Следовало ожидать, что вид распахнувшейся дымовой трубы усугубит тот хаос, который происходил у меня в душе, но признаюсь, что это происшествие внесло в мою душу, сверх всякого ожидания, спокойствие и даже улыбку. Почему-то – в этом я тогда не мог отдать себе отчета – это дерзкое вторжение в дом соединялось в моем воображении с какими-то милыми воспоминаниями детства. Я вспомнил увлекательные и буйные арлекинады, виденные мною на заре моей жизни. В этих арлекинадах откидные трубы и крыши домов играли выдающуюся роль. Необъяснимое и неразумное спокойствие навеяла на меня мысль о том, что дома вокруг меня – картонные, нарисованные на бумаге, глиняные, сделанные для того, чтобы из них то выскакивали, то исчезали игрушечные полисмены и паяцы. Преступление, задуманное моим спутником, казалось мне теперь не только простительным, но даже слегка комичным. Кто они такие, эти чванные, глупые господа с выездными лакеями, чистильщиками сапог, печными трубами и головными уборами, похожими на печную трубу? Как смеют они мешать бедному клоуну достать себе сосиски, когда ему хочется есть! Пожалуй, мне могут возразить, что собственность – вещь серьезная. Но я тогда витал в туманах заоблачной выси и достиг высших пределов сознания.

Мой спутник спрыгнул вниз, в темный зев открытой трубы. Должно быть, он нашел твердую почву у себя под ногами лишь глубоко в недрах трубы, так как несмотря на его высокий рост мне была видна лишь его косматая, всклоченная шевелюра. И этот эксцентрический способ вторжения в человеческое жилище был мне чрезвычайно приятен: что-то далекое и вместе с тем родное вспомнилось мне при этом. Маленькие трубочисты и «Дети воды»[46] пришли мне на память; но, по-моему, это было не то. Я сообразил наконец, почему у меня в душе это нелепое злодейство связалось с противоположными образами: ведь оно напомнило мне о сочельнике! Ведь Рождественский Дед проникает в детскую именно через дымовую трубу!

В тот же миг лохматая голова исчезла в темном отверстии трубы; но снизу до меня донесся голос, который звал меня к себе. Через две или три секунды лохматая голова показалась снова. Лица я не видел, так как на светлом фоне огнезарного тумана голова казалась совершенно черной. Но Смит звал меня за собою с такой настойчивостью и с такой сердечностью, словно я был его стариннейшим, задушевнейшим другом. Безрассудно ринулся я в бездну, как Курций[47], все еще думая о Рождественском Деде и о традиционной прелести подобного вторжения сверху.

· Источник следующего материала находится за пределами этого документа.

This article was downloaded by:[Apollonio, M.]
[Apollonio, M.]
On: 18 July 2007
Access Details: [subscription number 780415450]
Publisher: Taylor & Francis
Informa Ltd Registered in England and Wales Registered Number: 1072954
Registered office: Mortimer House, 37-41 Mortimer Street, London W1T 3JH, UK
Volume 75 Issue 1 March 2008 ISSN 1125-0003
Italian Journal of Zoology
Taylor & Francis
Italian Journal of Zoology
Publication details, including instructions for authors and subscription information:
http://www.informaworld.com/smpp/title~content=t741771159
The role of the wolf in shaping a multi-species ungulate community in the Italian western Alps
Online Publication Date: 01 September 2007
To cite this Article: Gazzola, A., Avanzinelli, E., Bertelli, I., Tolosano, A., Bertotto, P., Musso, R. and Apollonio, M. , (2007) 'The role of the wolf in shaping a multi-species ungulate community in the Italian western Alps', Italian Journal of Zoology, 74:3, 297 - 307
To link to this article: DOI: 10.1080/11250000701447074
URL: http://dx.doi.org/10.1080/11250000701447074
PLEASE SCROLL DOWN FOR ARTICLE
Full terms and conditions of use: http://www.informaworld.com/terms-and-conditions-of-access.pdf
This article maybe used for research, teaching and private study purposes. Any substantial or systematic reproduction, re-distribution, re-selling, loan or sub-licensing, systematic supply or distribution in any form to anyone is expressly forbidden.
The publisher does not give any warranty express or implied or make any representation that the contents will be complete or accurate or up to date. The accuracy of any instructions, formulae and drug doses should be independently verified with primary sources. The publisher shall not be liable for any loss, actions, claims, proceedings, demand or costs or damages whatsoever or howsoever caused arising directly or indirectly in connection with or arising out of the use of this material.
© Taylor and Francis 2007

В каждом благоустроенном барском доме, рассуждал я, имеется парадная дверь для господ и черный ход для торговцев. Но есть еще одна дверь, в потолке – для богов. Печная труба, если можно так выразиться, – подземный ход между небом и землей. Этот звездный путь служит Рождественскому Деду, равно как и жаворонку, туннелем между двумя родными стихиями – небом и семейным очагом. Люди же – рабы условностей, и кроме того, боязнь бродить по высотам широко распространена среди них. Но дверь Рождественского Деда – воистину парадная дверь; это вход во вселенную.

Таковы те размышления, коим я предавался, пробираясь во тьме чердака. Затем мы стали спускаться по крутой и длинной лестнице вниз, в более обширное чердачное помещение. На середине лестницы я вдруг остановился, ибо во мне пробудилось желание последовать примеру моего сотоварища и бежать назад, пока не поздно. Но мне снова вспомнился Рождественский Дед, и я снова пришел в себя. Я вспомнил, с какою целью Рождественский Дед посещает наши дома и почему его всюду встречают как желанного гостя.

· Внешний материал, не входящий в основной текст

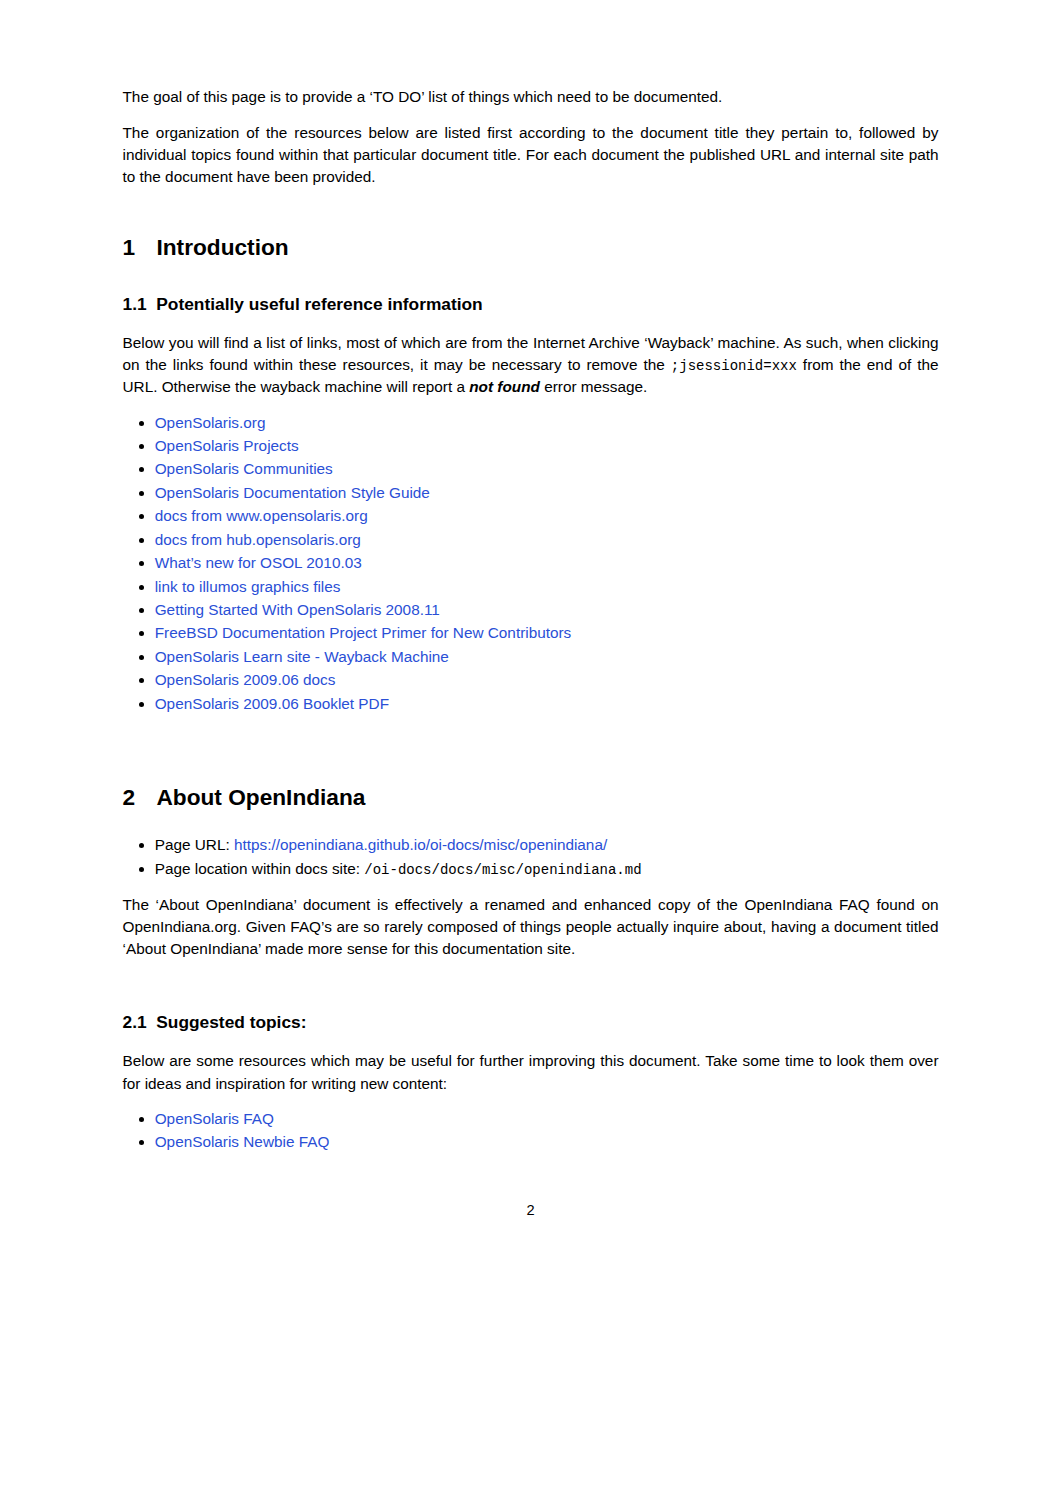The goal of this page is to provide a ‘TO DO’ list of things which need to be documented.
The organization of the resources below are listed first according to the document title they pertain to, followed by individual topics found within that particular document title. For each document the published URL and internal site path to the document have been provided.
1 Introduction
1.1 Potentially useful reference information
Below you will find a list of links, most of which are from the Internet Archive ‘Wayback’ machine. As such, when clicking on the links found within these resources, it may be necessary to remove the ;jsessionid=xxx from the end of the URL. Otherwise the wayback machine will report a not found error message.
OpenSolaris.org
OpenSolaris Projects
OpenSolaris Communities
OpenSolaris Documentation Style Guide
docs from www.opensolaris.org
docs from hub.opensolaris.org
What’s new for OSOL 2010.03
link to illumos graphics files
Getting Started With OpenSolaris 2008.11
FreeBSD Documentation Project Primer for New Contributors
OpenSolaris Learn site - Wayback Machine
OpenSolaris 2009.06 docs
OpenSolaris 2009.06 Booklet PDF
2 About OpenIndiana
Page URL: https://openindiana.github.io/oi-docs/misc/openindiana/
Page location within docs site: /oi-docs/docs/misc/openindiana.md
The ‘About OpenIndiana’ document is effectively a renamed and enhanced copy of the OpenIndiana FAQ found on OpenIndiana.org. Given FAQ’s are so rarely composed of things people actually inquire about, having a document titled ‘About OpenIndiana’ made more sense for this documentation site.
2.1 Suggested topics:
Below are some resources which may be useful for further improving this document. Take some time to look them over for ideas and inspiration for writing new content:
OpenSolaris FAQ
OpenSolaris Newbie FAQ
2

Мои родители были люди зажиточные, и всякие посягательства на чужую собственность внушали им истинный ужас. С юных лет я слышал от них всевозможные злые слова о грабителях, но слова эти были пристрастны. Много тысяч раз читал я в церкви десять заповедей. И вот, лишь в возрасте тридцати четырех лет, находясь на середине узкой лестницы, во тьме чердака, сделавшись соучастником кражи, я впервые в жизни постиг, что воровство действительно – дело зазорное.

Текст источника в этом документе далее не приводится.